All of this plays into thriving in school. The factors for success in a classroom hinge on students comprehending what they read. Reading is an incredibly complex, multistep process. It depends on both the ability to remember letters and their corresponding sounds, and on coordinating fluid eye movements. In order to be an effective reader, a person needs to be able to track his eyes across the page – in the West, from left to right and top to bottom. He needs to observe text patterns, retain information, and make meaning from context. He must synthesize information, make predictions, and self monitor. The journey of reading directly parallels human development through movement. Without automatic coordination of these skills and the ability to pursue methods of support, a reader will face a severe cognitive disadvantage, just as man would be stymied by a physical inability to advance.
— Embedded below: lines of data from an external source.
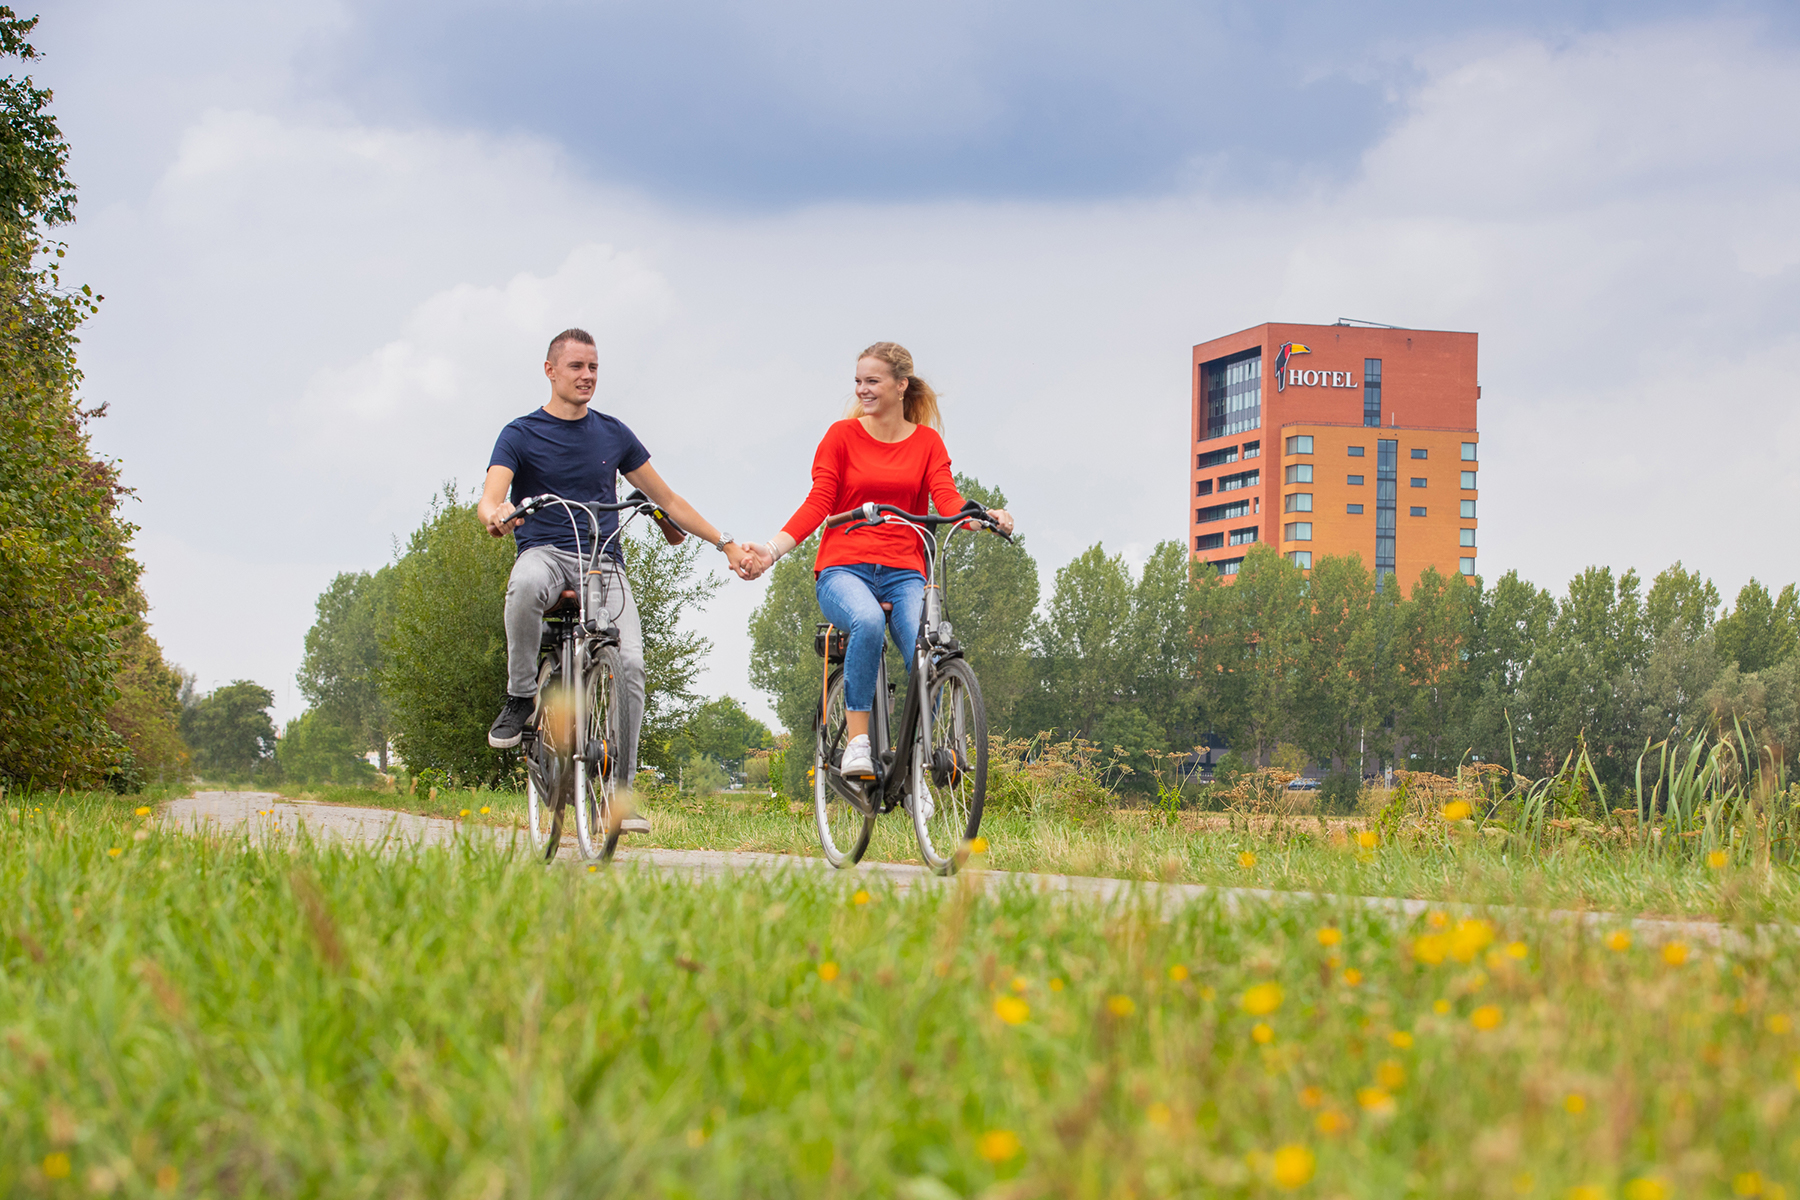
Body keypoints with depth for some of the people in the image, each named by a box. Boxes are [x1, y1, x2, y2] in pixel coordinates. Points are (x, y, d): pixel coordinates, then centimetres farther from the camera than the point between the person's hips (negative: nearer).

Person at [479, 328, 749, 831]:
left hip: (604, 565, 3)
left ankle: (620, 790, -12)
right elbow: (490, 497, -13)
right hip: (546, 552, -3)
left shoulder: (612, 434, 14)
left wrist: (725, 543, 12)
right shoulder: (521, 435, 4)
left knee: (630, 662, -20)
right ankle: (520, 696, -18)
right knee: (526, 585, -41)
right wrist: (496, 515, -39)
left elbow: (667, 499, 20)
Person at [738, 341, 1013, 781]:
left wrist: (986, 517, -22)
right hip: (844, 570, -2)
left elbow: (948, 501, -1)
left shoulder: (927, 442, 13)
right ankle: (857, 742, -31)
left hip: (903, 574, 2)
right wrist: (771, 551, -12)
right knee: (868, 621, -38)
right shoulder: (842, 435, 8)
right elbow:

Getting kids to move, to move well, and to enjoy moving are the goals. Regardless of how much time you have, nurturing the need to move so that it becomes a lifelong practice is essential. A child who turns to movement will oxygenate his body, stimulate endorphins, release stress, and become more resilient. When we embrace the idea that movement improves focus and learning by triggering BDNF (brain derived neurotrophic factor, a protein that improves brain function), then we can utilize it as a tool. Movement is the way to be better. In order to achieve mental, emotional, physical, and academic growth opportunities, kids need to be in a position to fail and to fall. Let’s lead them to take that risk, to explore the world, and to grow into themselves.